La grande fuga (S. E. Phillips)

Lucy ha una vita invidiabile. E' stata adottata da na delle donne più famose al mondo e da suo marito, sta per sposare l'uomo che tutte le donne vorrebbero al loro fianco, ha una vita tranquilla ed agiata. Non le manca nulla.
Oppure sì?

Non se ne rende conto fino a che, arrivata all'altare per sposare Ted, viene assalita dai dubbi e fugge dall'altare lasciando tutti di sasso. Se ne va in sella ad una moto guidata da uno sconosciuto che rappresenta l'esatto opposto del prototipo di uomo che stava per sposare. 

Panda è rude, dai modi tutt'altro che eleganti, lontano mille miglia dal modo di essere di Ted ed è uno sconosciuto. Eppure lei, miss perfettina, colei che ha sempre cercato di fare del suo meglio per non mettere in imbarazzo una famiglia importante, non ci pensa nemmeno un secondo e si fa portare via fino ad arrivare su un'isola dei Grandi Laghi anch'essa lontana dalla sua vita di sempre. 
O meglio, dalla vita che fino a quel momento Lucy ha scelto.
Perché è di questo che si tratta: una scelta. La sua indole reale è decisamente diversa da quella che ha celato sotto la maschera della tranquillità e dell'eleganza. Lucy è una donna ribelle che vede emergere la vera Lucy giorno dopo giorno accanto ad un uomo che le riserverà tante sorprese. 
Incontrerà persone che lasceranno il segno, con storie importanti alle spalle ma anche nel loro presente. Incrocerà occhi che le resteranno cuciti addosso e sfiorerà mani che le trasmetteranno emozioni fino ad allora sconosciute.
Eppure non le mancava niente... forse!
Ora si rende conto che la vita che ha avuto fino a quel momento non era la sua vera vita. Lei è diversa e lo scoprirà in modo violento, con esperienze che mai e poi mai la vecchia Lucy avrebbe immaginato di fare o solamente tollerato.

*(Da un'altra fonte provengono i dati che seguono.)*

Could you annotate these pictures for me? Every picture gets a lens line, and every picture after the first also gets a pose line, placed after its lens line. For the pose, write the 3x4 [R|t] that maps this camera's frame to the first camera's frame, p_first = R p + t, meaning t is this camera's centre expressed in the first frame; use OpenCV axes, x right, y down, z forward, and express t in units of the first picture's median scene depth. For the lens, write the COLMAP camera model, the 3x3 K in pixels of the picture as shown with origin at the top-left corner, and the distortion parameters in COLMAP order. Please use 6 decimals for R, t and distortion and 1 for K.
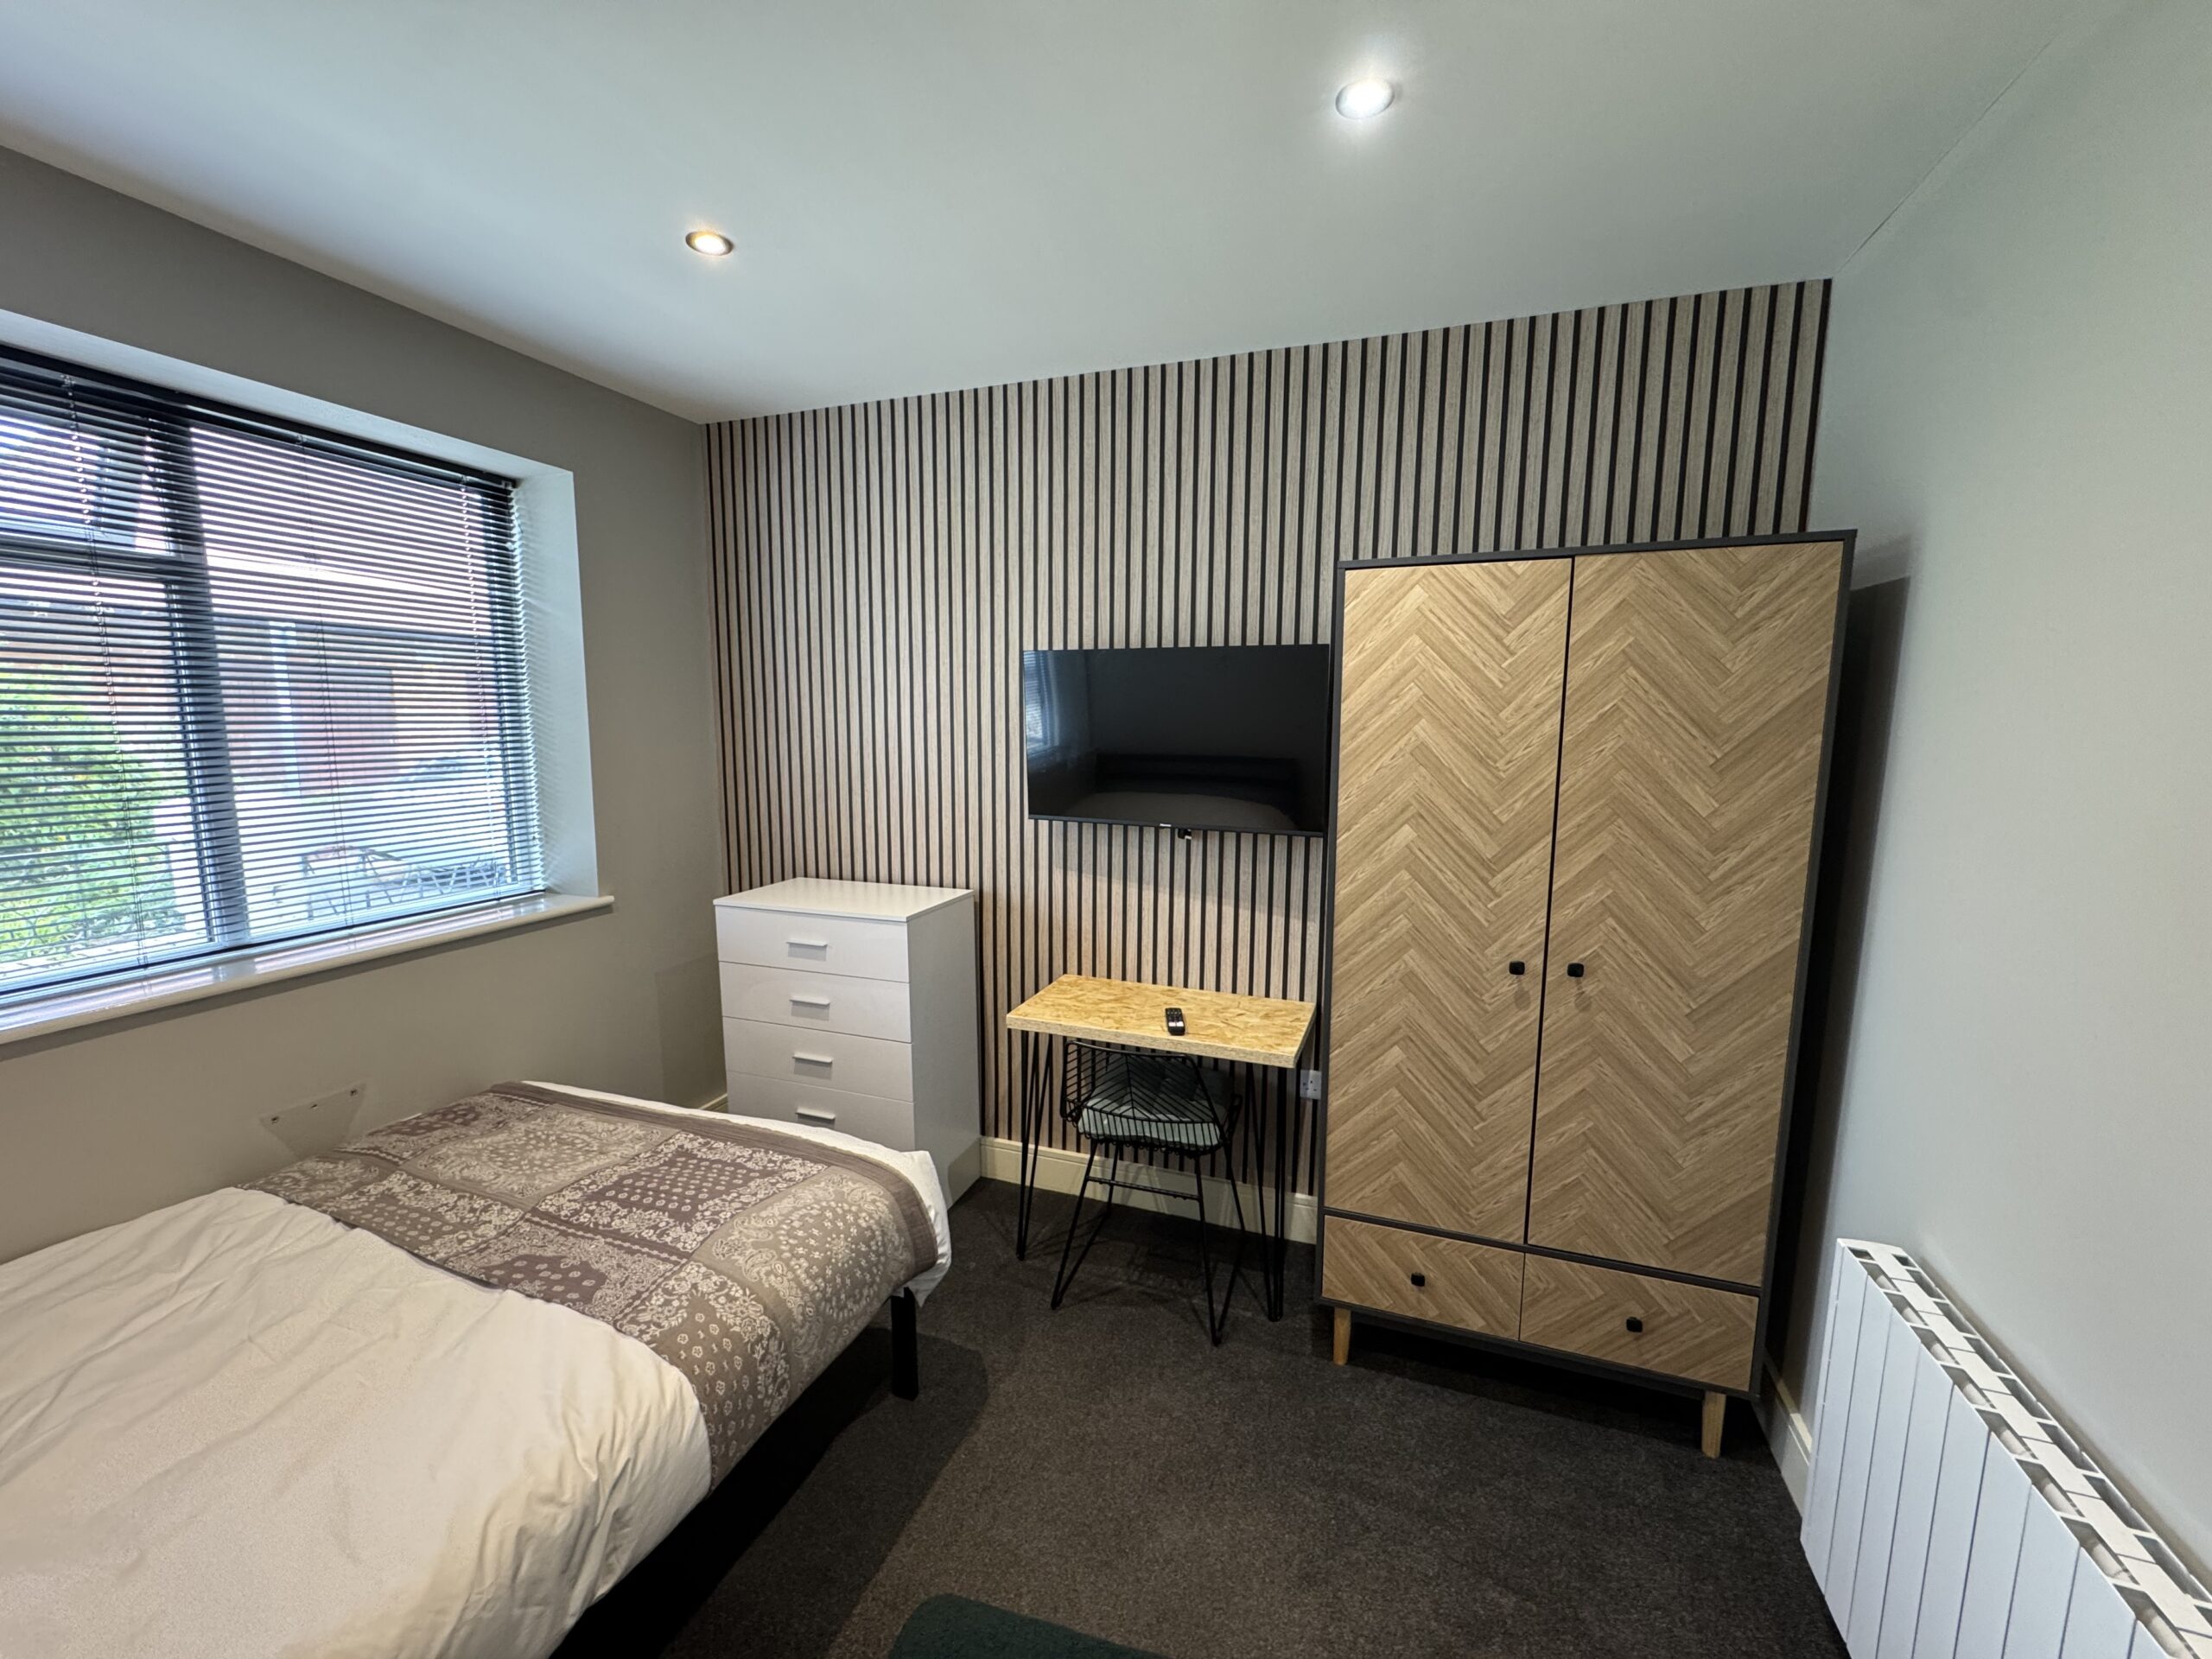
lens RADIAL K [[882.0, 0, 1106.0], [0, 882.0, 829.5], [0, 0, 1]] dist [-0.000007, 0.000092]
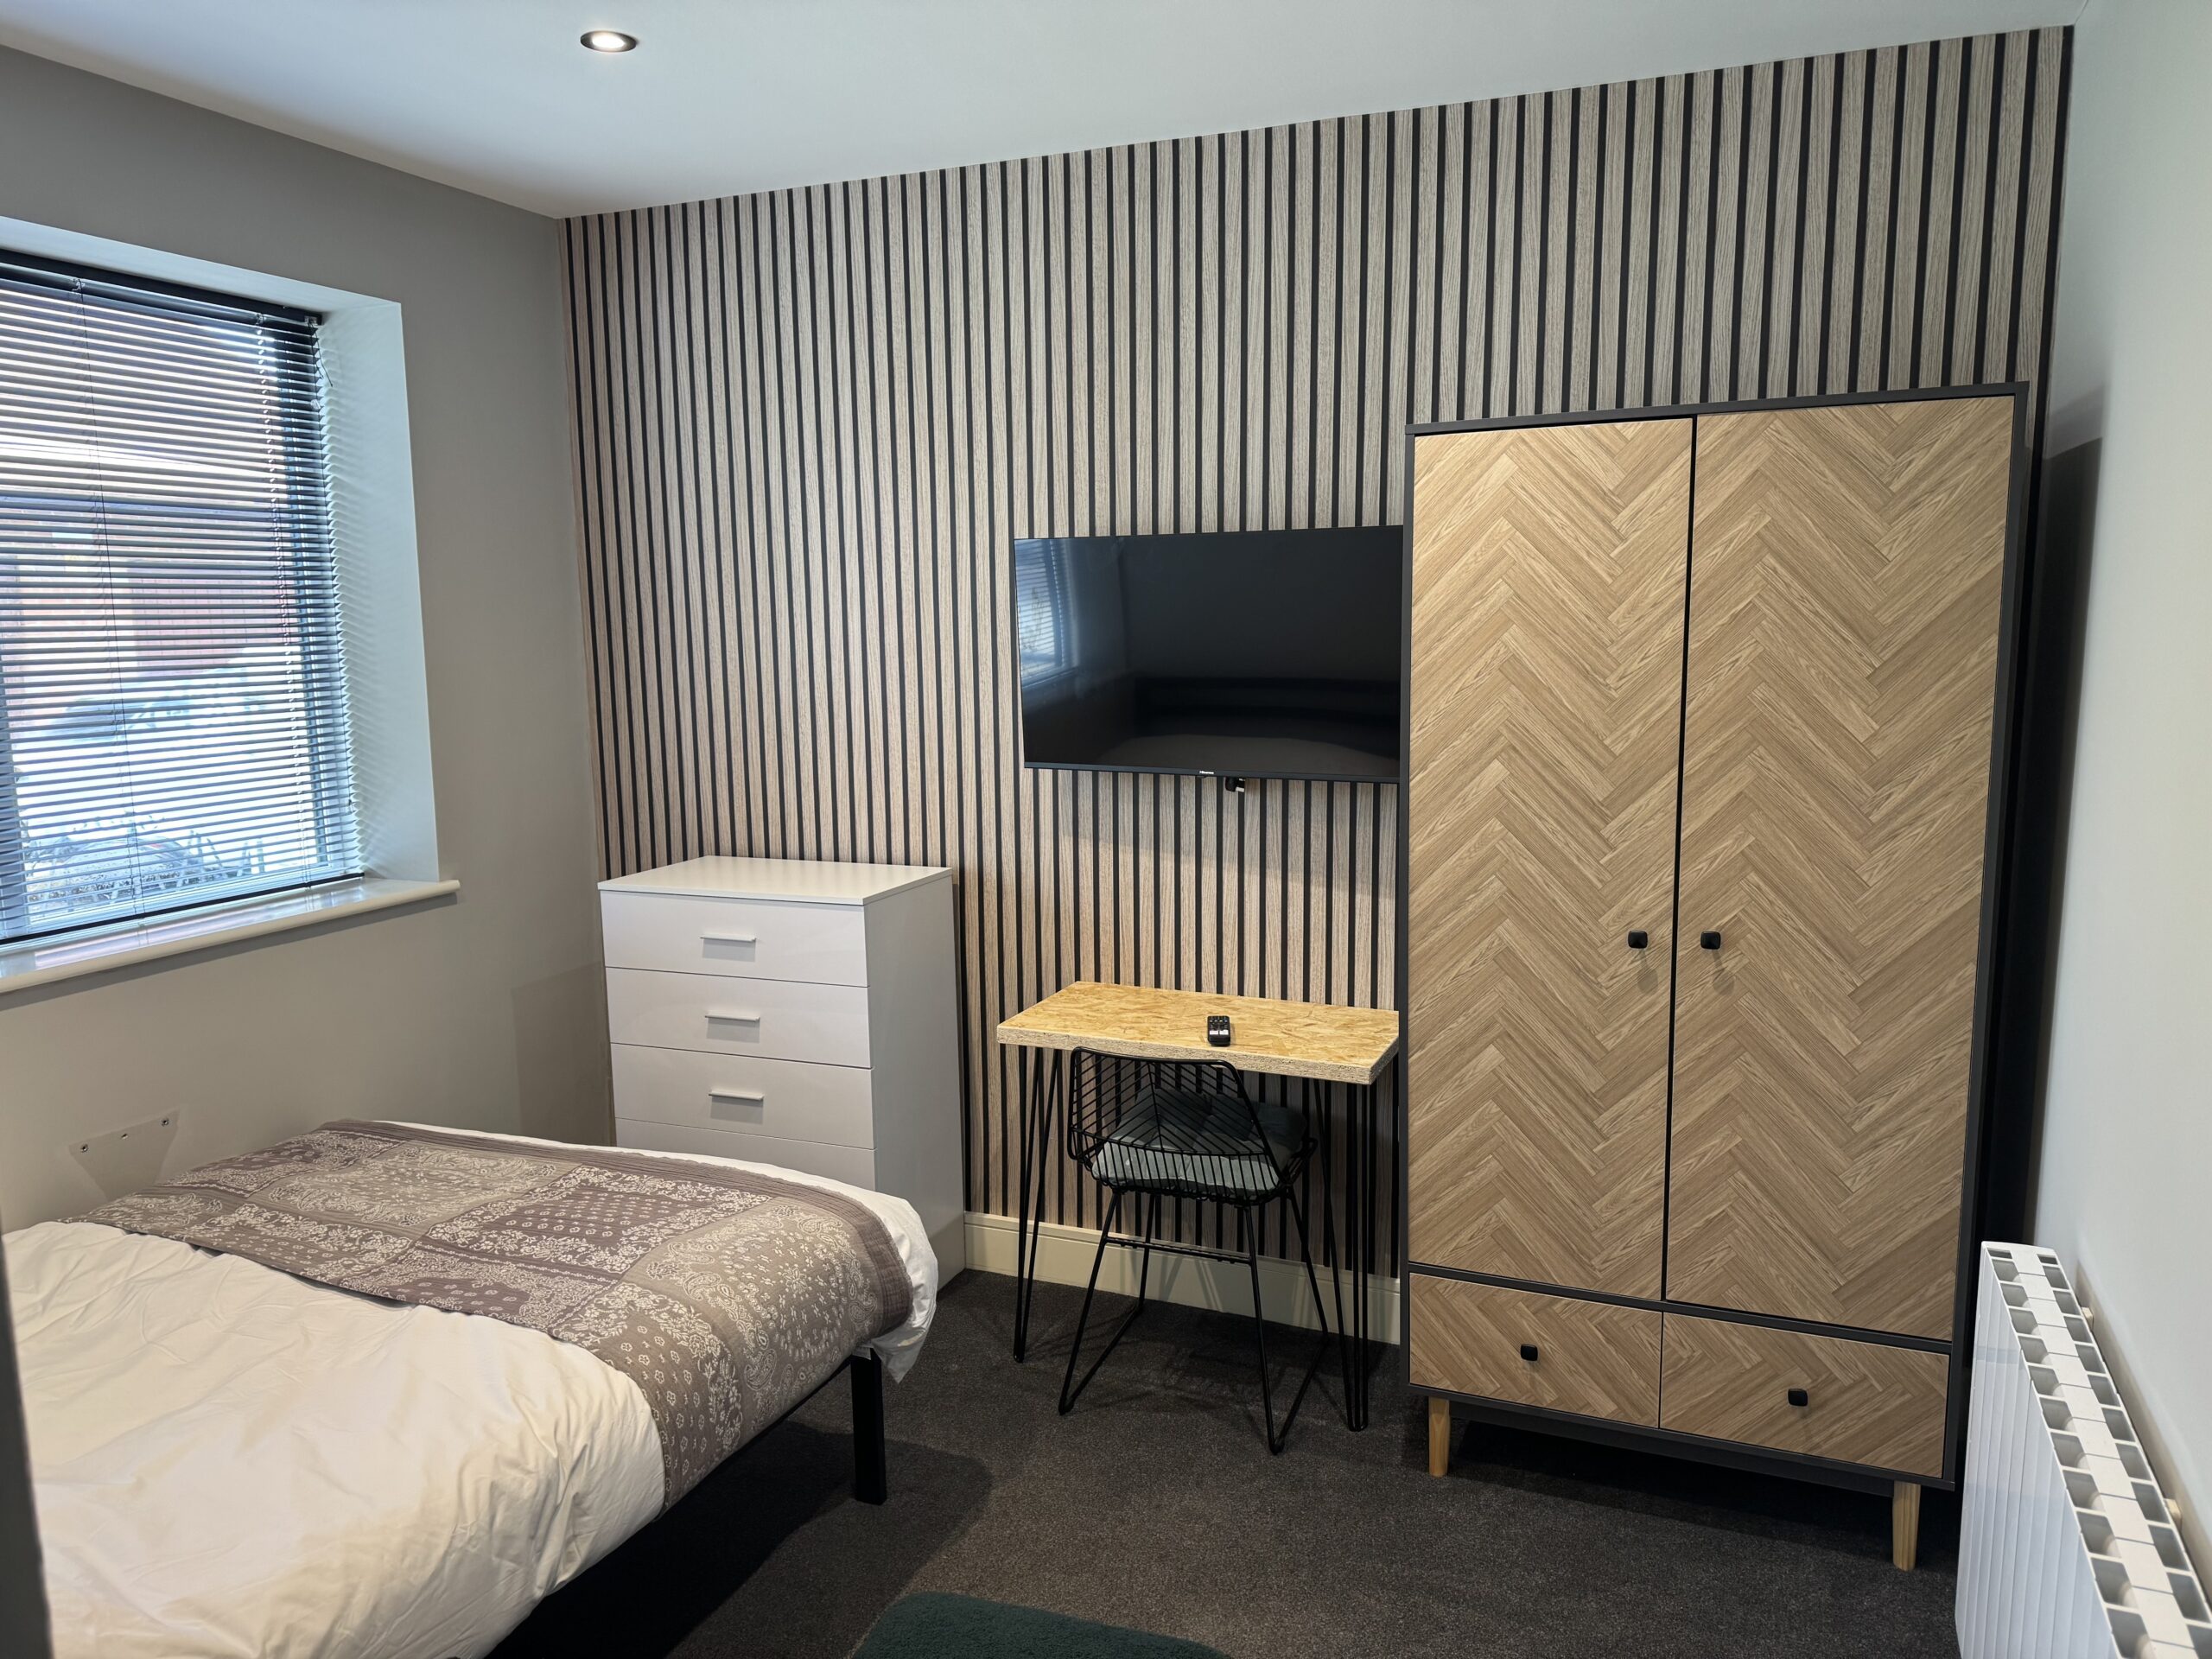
lens RADIAL K [[1535.3, 0, 1106.0], [0, 1535.3, 829.5], [0, 0, 1]] dist [0.102023, -0.158512]
pose [[0.998783, -0.011105, -0.048047, 0.060135], [0.011730, 0.999850, 0.012756, 0.035568], [0.047898, -0.013304, 0.998764, -0.399924]]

La grande fuga: il titolo racchiude tutto il senso del libro. Lucy scappa. Scappa da una vita troppo perfetta, da una famiglia troppo perfetta, da un uomo troppo perfetto, scappa da se stessa. 
E decide di vivere la sua vita, quella che scopre essere la sua vera vita. 

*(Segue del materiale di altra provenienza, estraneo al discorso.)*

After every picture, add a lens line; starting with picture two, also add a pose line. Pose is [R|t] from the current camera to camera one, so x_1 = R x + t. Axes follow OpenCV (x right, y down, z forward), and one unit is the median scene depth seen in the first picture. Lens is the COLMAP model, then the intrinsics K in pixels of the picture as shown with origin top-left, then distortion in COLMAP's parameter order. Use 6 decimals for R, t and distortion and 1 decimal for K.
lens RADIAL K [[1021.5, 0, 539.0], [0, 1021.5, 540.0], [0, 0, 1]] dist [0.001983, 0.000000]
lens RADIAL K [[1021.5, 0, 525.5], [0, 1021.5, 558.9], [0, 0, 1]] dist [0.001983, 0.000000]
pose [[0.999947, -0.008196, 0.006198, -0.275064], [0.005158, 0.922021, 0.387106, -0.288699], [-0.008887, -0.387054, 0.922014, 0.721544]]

Non sarà un percorso facile, tante saranno le contraddizioni e le esperienze - anche dolorose - che Lucy si troverà ad affrontare e ciò che più mi ha lasciata perplessa è stata la reazione della sua famiglia e del suo uomo, dell'uomo lasciato all'altare. Oltre a metterle alle costole una guardia del corpo pagata per proteggerla la famiglia non fa altro. E lui? Niente di niente. Abbandonato sull'altare, nemmeno tenta un contatto. Niente.

Panda - Patrick all'anagrafe - è un personaggio magnetico e si capisce al volo che porta cucito addosso un passato che lo ha segnato nel profondo. Così come accade con Bree: una vicina che entrerà in confidenza con Lucy e che ha qualche cosa da raccontare. 

Le loro storie si alternano nel racconto e le loro esperienze si accavallano dipingendo un quadro complessivo equilibrato e non privo di sorprese. 

Solo a lettura ultimata mi sono resa conto che si tratta del seguito di un altro libro in cui si parlava degli stessi personaggi: la tecnica narrativa è la stessa usata per la serie dei Chicago Stars con i vari personaggi che diventano protagonisti dell'una o dell'altra storia. E' comunque un libro autoconclusivo e che ben si comprende anche senza la storia precedente che, però, a questo punto mi incuriosisce e credo proprio che leggerò, seppur con l'ordine contrario dal dovuto.

Ho scelto questa lettura perché utile adatta per la  Visual Challenge in quanto in copertina compaiono scarpe con il tacco ma anche per la Challenge Di che colore sei? utile per lo spicchio rosa, obiettivo 2.